2. Merge the Release PR when CI is green — Release Please tags, then the same publish + distribution sync chain runs.

### Recovery / dry-run

**`workflow_dispatch`** inputs:

| Input | Purpose |
|-------|---------|
| `tag` | Existing or to-be-created `vX.Y.Z` |
| `release_version` | Must match `@version` in `mix.exs` at that ref |
| `dry_run` | `mix hex.publish --dry-run --yes` only |
| `skip_distribution_sync` | Publish without opening the doc sync PR |

**Legacy fallback:** pushing tag **`v*.*.*`** still triggers [`.github/workflows/hex-publish.yml`](.github/workflows/hex-publish.yml) (no CI gate, no doc sync).

**Local manual runbook (optional):** `mix hex.publish --dry-run` / `mix hex.publish` with `mix hex.user auth` instead of CI.

Post-publish distribution proof for adopters: adoption-pilot Distribution preflight OK row in `guides/adoption-pilot-backlog.md` plus `.planning/phases/122-release-distribution-truth/122-VERIFICATION.md`.
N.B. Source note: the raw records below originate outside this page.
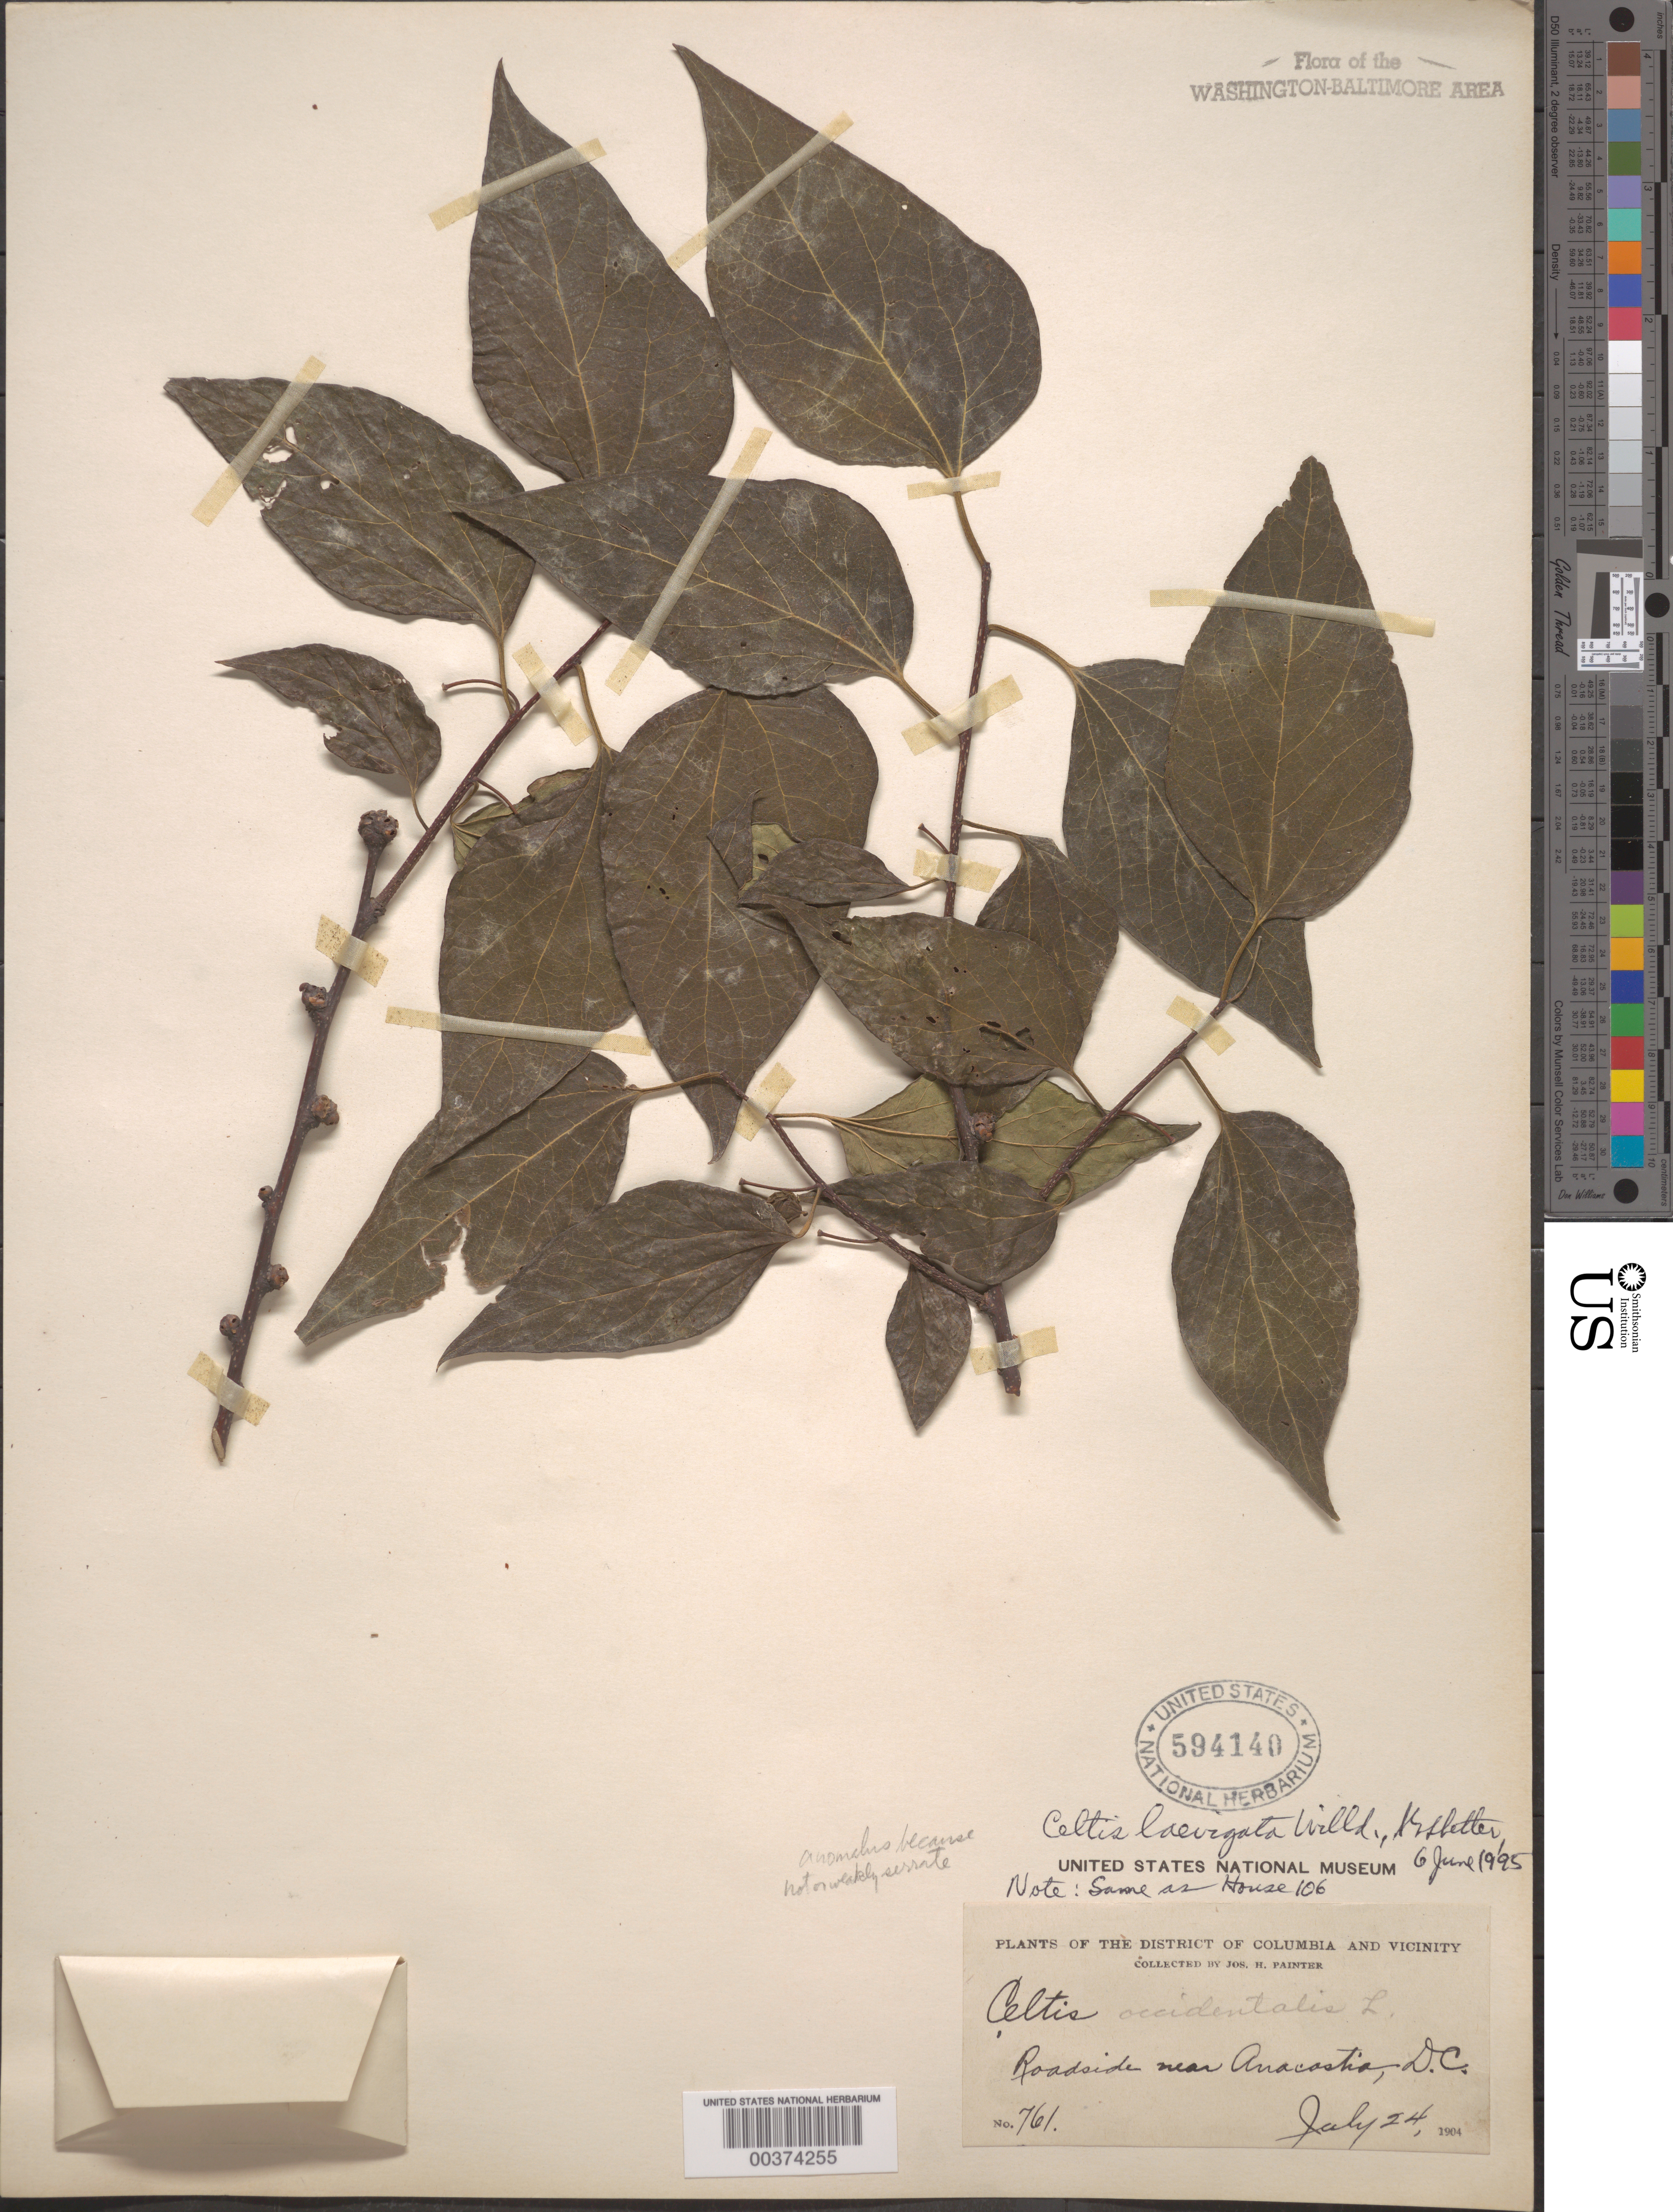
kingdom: Plantae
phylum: Tracheophyta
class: Magnoliopsida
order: Rosales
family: Cannabaceae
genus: Celtis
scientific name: Celtis laevigata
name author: Willd.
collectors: J. H. Painter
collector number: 761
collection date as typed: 24 Jul 1904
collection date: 1904-07-24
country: United States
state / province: District of Columbia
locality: Anacostia vicinity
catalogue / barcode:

## Maintainer manual checklist (release)

Use when preparing or debugging a release (no secrets in logs):

1. Clean tree: `git status --porcelain` empty (local preflight only).
2. Run `mix verify.release`.
3. Run `DB_PORT=5433 mix ci.all` (or `mix ci.all`) with Postgres up.
4. Ensure **`main`** CI is green on the commit to release.
5. **Release workflow:** dispatch **`release.yml`** or merge Release Please PR — do not rely on manual `mix hex.info` copy-paste; the workflow polls Hex.pm and opens the distribution sync PR.
6. Merge the distribution sync PR after doc contracts pass.